# Urgent Loving home Male 2 1/2 B&T



## tsm1002 (Apr 25, 2014)

I Have a Black & tan male fixed Shepard, he's a working line Shepard, or I've been told Redline. He's always on guard. He's not food aggressive, sleeps in a crate indoors, but can be loose, although if you leave the garbage open, he'll be in it. He's very active, runs super fast, catches everything, would excel in agility. Knows all his basic commands, but would not return outside. Hes not easy to keep in an outside kennel, as he pretty much can pull the wire back with his mouth. He gets along well with dogs his size, don't think I'd trust him around small dogs and esp. cats. 

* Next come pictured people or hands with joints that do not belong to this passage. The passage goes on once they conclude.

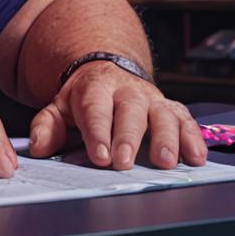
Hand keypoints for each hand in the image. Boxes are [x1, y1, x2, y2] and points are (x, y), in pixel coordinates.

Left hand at [28, 61, 206, 169]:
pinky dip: (193, 138)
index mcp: (96, 88)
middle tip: (124, 162)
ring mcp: (152, 99)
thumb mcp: (59, 108)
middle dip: (128, 137)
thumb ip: (47, 127)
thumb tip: (39, 147)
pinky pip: (185, 120)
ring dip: (166, 138)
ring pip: (163, 114)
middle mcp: (127, 91)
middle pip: (130, 111)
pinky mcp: (171, 108)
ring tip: (164, 162)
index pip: (96, 109)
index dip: (98, 133)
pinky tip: (195, 157)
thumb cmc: (84, 99)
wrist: (108, 73)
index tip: (99, 156)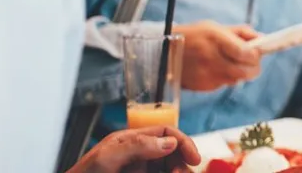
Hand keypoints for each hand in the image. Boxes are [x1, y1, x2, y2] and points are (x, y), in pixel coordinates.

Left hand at [68, 127, 200, 172]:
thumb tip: (168, 142)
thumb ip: (138, 145)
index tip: (194, 158)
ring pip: (168, 168)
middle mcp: (138, 155)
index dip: (182, 142)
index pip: (165, 132)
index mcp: (131, 141)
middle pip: (172, 153)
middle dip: (181, 162)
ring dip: (176, 171)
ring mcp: (138, 170)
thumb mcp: (108, 157)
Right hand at [172, 20, 261, 90]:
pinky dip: (226, 77)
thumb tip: (263, 39)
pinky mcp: (203, 86)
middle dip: (254, 67)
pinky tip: (216, 68)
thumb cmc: (193, 36)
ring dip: (240, 72)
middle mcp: (211, 59)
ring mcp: (206, 75)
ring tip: (231, 61)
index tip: (257, 52)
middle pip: (246, 72)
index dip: (256, 55)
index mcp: (215, 39)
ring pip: (237, 79)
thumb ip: (241, 33)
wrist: (163, 53)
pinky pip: (223, 84)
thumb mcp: (215, 27)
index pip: (245, 53)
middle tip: (252, 61)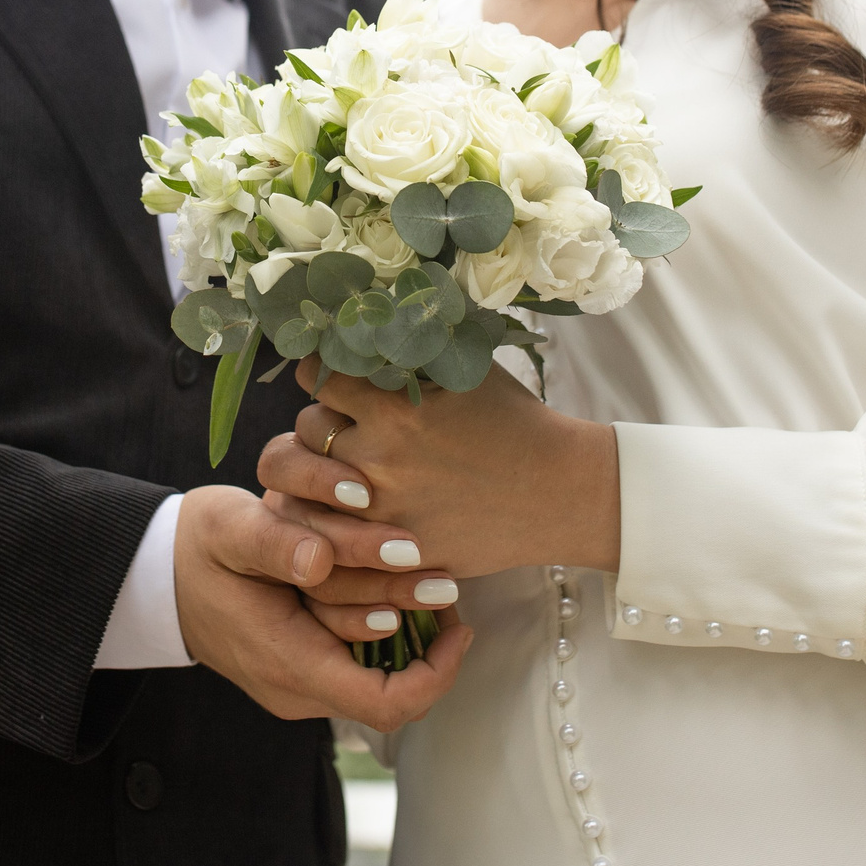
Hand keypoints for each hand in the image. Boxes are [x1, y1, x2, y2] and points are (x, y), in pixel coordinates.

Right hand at [171, 485, 473, 730]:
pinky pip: (359, 664)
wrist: (159, 576)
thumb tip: (319, 560)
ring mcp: (300, 686)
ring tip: (425, 576)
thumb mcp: (228, 527)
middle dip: (427, 636)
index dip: (437, 671)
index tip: (457, 620)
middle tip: (448, 580)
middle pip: (390, 685)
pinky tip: (390, 585)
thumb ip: (273, 542)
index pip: (386, 702)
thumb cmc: (198, 547)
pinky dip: (382, 628)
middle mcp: (298, 689)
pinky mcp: (302, 671)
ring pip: (377, 674)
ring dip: (407, 629)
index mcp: (286, 662)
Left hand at [257, 361, 620, 578]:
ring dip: (326, 470)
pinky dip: (344, 515)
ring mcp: (382, 511)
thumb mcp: (466, 372)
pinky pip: (340, 530)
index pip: (316, 377)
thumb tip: (370, 315)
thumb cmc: (516, 423)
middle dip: (323, 420)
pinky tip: (362, 503)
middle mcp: (378, 458)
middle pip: (306, 429)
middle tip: (346, 421)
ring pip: (314, 484)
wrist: (559, 493)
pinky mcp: (393, 550)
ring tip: (354, 463)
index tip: (331, 374)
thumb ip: (412, 351)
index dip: (321, 372)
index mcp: (393, 408)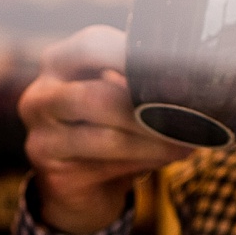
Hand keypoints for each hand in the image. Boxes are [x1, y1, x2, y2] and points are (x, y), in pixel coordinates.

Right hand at [18, 25, 188, 234]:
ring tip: (190, 139)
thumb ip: (139, 80)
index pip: (92, 45)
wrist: (79, 188)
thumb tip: (195, 81)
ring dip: (156, 140)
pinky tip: (172, 155)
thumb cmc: (106, 128)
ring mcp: (43, 139)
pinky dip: (148, 161)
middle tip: (191, 109)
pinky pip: (110, 167)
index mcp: (57, 63)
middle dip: (148, 106)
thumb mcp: (117, 94)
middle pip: (97, 96)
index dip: (135, 55)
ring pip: (108, 137)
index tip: (181, 67)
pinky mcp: (55, 175)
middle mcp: (40, 97)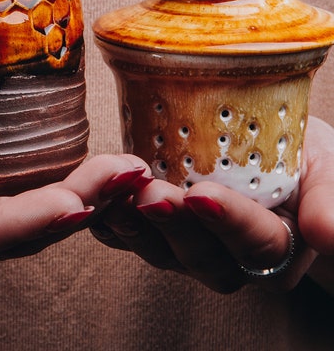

Here's the kicker~ I've had him since he was 5 wks old, mostly just me, & another dog Ive fostered, she went to a great home. So I met a man with younger children(9&11) My dog Harley doesn't seem to care for children, he accepted the BF right away, but my BF didn't show fear to him, Harley just had an adjustment period of trying to share me. However, we tried, with a crappy trainer(or cheap trainer) to integrate him into our new family, as I was staying a lot at his house now. So Harley would stay in his crate while the kids were visiting their father, & we had him out while they were gone, working with him, with treats, he was great at his basic commands. However, 1 night we were watching a movie & forgot to lock the door, as various family members have always just walked into the house, now some adults he seemed to be ok with, but that particular night a 7 yr old family member that Harley has never seen before came in, no knock, & Harley attacked him. We responded quickly & the boy was ok, not good, but it coulda been worse. Now Im torn, because I love the dog very much, but I also love my new family, and unfortunately I don't have the 2300 to get him properly trained for this situation. I wish I did, because Harley is an intelligent dog(& I love him so much). And very good with a strong adult. So maybe someone out there will fit this description and give him a job, I don't know what to do at this point, he shouldn't be PTS...


----------



## Bob_McBob (Nov 15, 2012)

What do you mean by "attacked"?


----------



## tsm1002 (Apr 25, 2014)

I mean the young child walked in & he attacked him, Harley had him on floor, it lasted all of maybe 10 seconds and I grabbed him by the mouth(the dog) & pulled him off.


----------



## Bob_McBob (Nov 15, 2012)

Growling, teeth bared? Was there biting involved? Did it break the skin?


----------



## my boy diesel (Mar 9, 2013)

where is the dog located?


----------



## tsm1002 (Apr 25, 2014)

No growling, yes one puncture, he's in Michigan


----------



## tsm1002 (Apr 25, 2014)




----------



## huntergreen (Jun 28, 2012)

he is a good looking dog. wonder if you could get him evaluated and see if the problem is correctable.


----------



## tsm1002 (Apr 25, 2014)

I have talked with several really good trainers, that will come evaluate him, one said it didn't sound like a prey type attack,& that he probably could be trained, for 2300 dollars, I could have quite a dog, 2 problems there, 1 I don't have that kinda money, 2 after the incident my BF is not on that train of thought, I'm sure if I had the money & could prove him to be a great dog, that would be a little different, but unfortunately that money is hard for me to come up with currently...


----------



## tsm1002 (Apr 25, 2014)

So yes with really good training it could be corrected


----------